The present study shows that employment of quantitative structure property relationship (QSPR) regression in conjunction with multi criteria decision making (MCDM) methodologies like TOPSIS and Simple Additive Weighting (SAW) can be a good strategy for ranking hematologic cancer drugs. The model integrates set of topological indices that includes Zagreb, Randic, Hyper Zagreb and Atom bond connectivity with significant physico chemical descriptors thus encompassing structural as well as property based features of drug assessment. Our results consistently demonstrated the top positions of Carfilzomib and Zanubrutinib, which is in accordance with their relative molecular complexity, connectivity counts and descriptor values.
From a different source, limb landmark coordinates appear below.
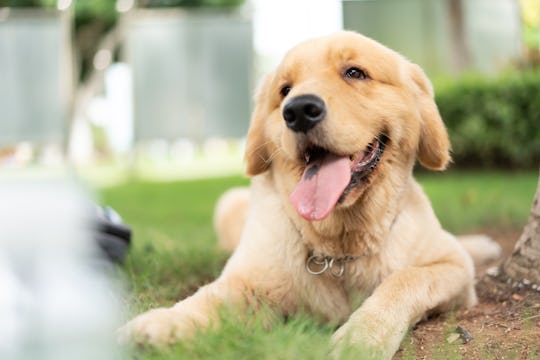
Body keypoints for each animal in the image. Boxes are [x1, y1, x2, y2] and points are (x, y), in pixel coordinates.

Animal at [120, 32, 500, 358]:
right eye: (285, 90)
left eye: (354, 72)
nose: (299, 110)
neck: (340, 249)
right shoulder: (250, 281)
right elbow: (207, 299)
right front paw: (161, 322)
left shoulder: (452, 267)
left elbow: (404, 279)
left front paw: (361, 336)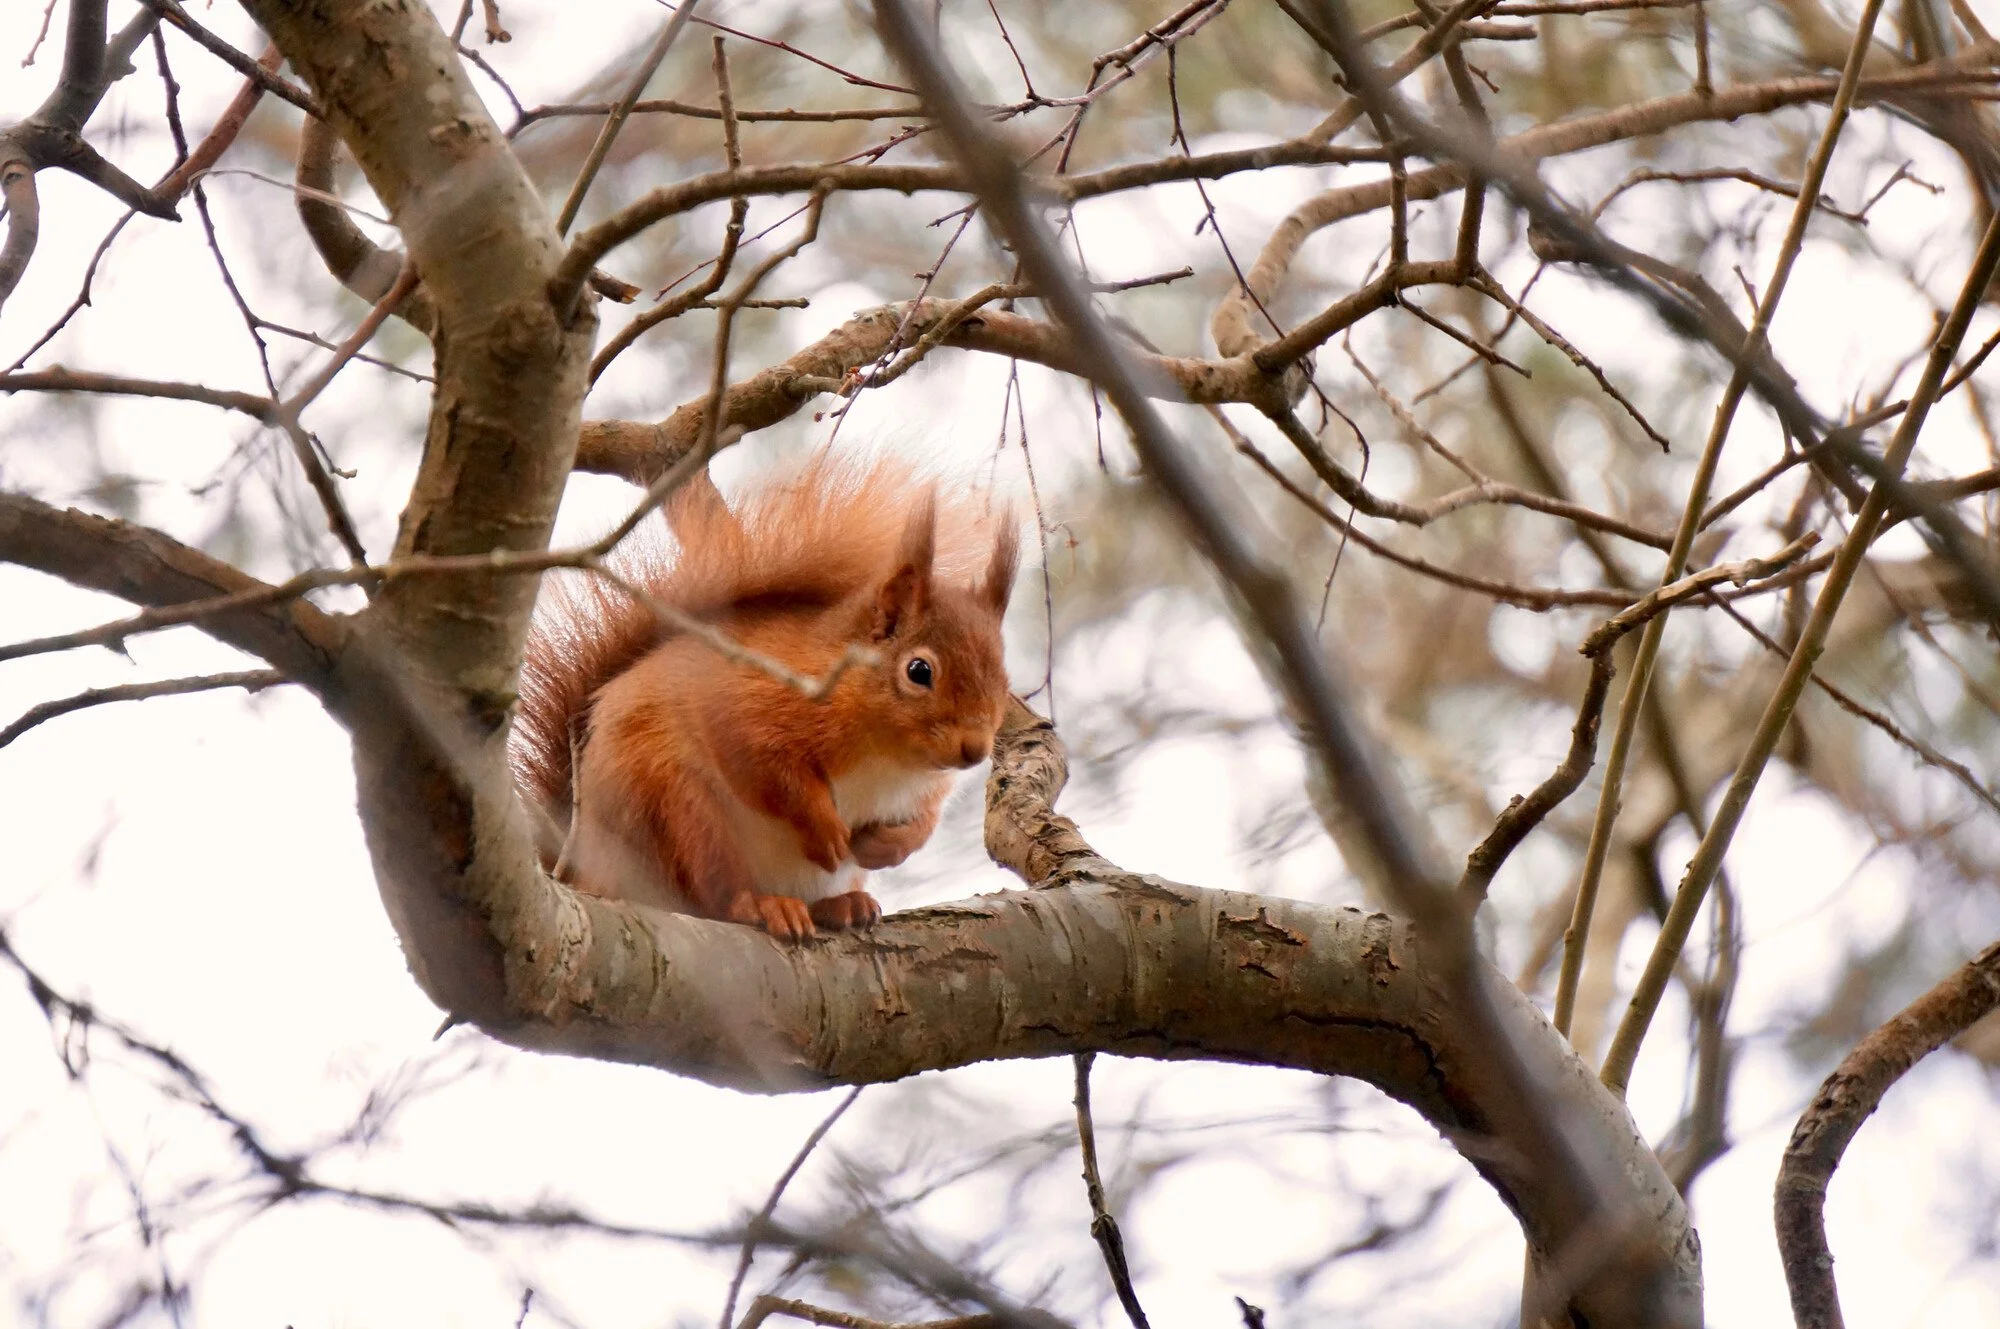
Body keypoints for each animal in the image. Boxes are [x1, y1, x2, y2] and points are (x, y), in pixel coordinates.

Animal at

By contrast, drugs of a less complex structure (such as Cyclophosphamide and Cytarabine) appeared more toward the bottom in the ranking. The proportions in SAW and TOPSIS are relative computational scores, not actual results of clinical efficacies or market shares. The continued dominance of cubic regression over logarithmic models also affirms the capacity of such QSPR methods to discern non linear structure property relationships. Collectively, these results emphasize the potential of QSPR MCDM integration as a decision making assistance in early drug discovery for systematic prioritization of candidates prior to experimental testing. This method could be extended in future analyses to larger drug libraries, and adapted by inclusion of biological or clinical outcome data for better relationship between complexity and therapeutic outcome.